The A in SRE: Architecting for reliability

Upfront architecture is essential to ensure reliability. Ideally, the system design starts with defining clear service-level objectives (SLOs) that translate into the right architecture to avoid gold-plating or costly redesigns after the system is live. Marco van der Linden and Tom Hofte explain how to define clear SLOs and apply architectural patterns to design a system that works as promised.

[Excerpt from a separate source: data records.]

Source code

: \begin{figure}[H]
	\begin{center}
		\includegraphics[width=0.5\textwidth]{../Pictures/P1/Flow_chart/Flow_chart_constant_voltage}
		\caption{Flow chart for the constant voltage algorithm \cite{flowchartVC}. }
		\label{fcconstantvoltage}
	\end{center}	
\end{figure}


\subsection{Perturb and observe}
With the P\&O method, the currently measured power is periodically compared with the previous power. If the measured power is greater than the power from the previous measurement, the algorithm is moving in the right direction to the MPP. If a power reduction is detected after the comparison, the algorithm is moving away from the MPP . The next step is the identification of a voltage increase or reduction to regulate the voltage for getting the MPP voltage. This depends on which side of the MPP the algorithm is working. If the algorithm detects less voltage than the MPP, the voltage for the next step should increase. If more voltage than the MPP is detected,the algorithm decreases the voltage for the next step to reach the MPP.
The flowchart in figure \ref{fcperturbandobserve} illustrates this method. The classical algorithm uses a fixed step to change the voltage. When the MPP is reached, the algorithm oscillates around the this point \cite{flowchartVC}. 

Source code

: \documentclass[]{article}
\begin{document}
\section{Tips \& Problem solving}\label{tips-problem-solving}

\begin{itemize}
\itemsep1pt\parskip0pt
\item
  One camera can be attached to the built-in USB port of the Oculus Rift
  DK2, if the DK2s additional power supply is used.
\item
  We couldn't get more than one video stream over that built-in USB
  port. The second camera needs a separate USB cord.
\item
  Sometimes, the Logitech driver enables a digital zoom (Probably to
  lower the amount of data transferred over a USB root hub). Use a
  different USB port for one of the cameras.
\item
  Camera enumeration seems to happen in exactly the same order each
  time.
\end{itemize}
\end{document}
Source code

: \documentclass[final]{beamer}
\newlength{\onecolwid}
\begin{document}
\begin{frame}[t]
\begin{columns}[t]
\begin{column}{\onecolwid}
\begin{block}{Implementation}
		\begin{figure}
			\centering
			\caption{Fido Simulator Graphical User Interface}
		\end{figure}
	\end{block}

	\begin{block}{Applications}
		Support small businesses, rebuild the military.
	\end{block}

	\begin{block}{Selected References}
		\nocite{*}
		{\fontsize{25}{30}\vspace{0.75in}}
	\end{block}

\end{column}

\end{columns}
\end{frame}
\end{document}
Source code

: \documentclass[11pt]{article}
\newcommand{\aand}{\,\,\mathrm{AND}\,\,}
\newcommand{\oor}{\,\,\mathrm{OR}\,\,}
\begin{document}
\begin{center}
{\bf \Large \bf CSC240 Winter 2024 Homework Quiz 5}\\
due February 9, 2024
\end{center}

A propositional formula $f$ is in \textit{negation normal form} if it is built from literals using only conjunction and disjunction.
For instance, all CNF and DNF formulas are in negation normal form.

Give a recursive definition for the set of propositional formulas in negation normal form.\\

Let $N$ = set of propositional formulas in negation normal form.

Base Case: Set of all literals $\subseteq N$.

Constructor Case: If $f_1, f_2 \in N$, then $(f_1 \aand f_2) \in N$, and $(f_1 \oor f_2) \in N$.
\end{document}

Talk Title	The A in SRE: Architecting for reliability
Speakers	Marco van der Linden (Xebia), Tom Hofte (Xebia)
Conference	O’Reilly Software Architecture Conference
Conf Tag	Engineering the Future of Software
Location	New York, New York
Date	February 24-26, 2020
URL	Talk Page
Slides	Talk Slides
Video

Site reliability engineering (SRE) has become a popular discipline within organizations to improve the reliability of their IT landscape. Typically, SRE focuses on improving reliability of existing services by optimizing the operational procedures and feedback loops to the teams with the ultimate goal of improving service reliability. In some situations, you need to make changes to the architecture to improve the reliability of your service. However, these architectural redesigns are costly and could have been avoided had the SLOs been clear at the beginning. If your objectives are not clear, or not defined at all, you run the risk of not implementing sufficient measures to make your system reliable or implementing too many measures, leading to an overly complex system that can also easily become unreliable. SLOs must be clear enough to be, among others, understandable, measurable, and reachable within the context of the service. These criteria help to get the SLOs accepted within an organization, help teams select the right stability patterns, and justify to the organization why specific architectural stability patterns are needed. Subsequently, observability patterns around the three pillars, event logs, metrics, and tracing can be applied to make the system observable to measure the SLOs. Drawing on their real-world experience, Marco van der Linden and Tom Hofte demonstrate how to design reliable and observable systems based on clear SLOs. You’ll work in teams on a fictional case to define SLOs, apply stability patterns to ensure system reliability, and make the system observable. Join in to learn how to better define clear SLOs and translate them into a reliable and observable system, using well-established architectural patterns.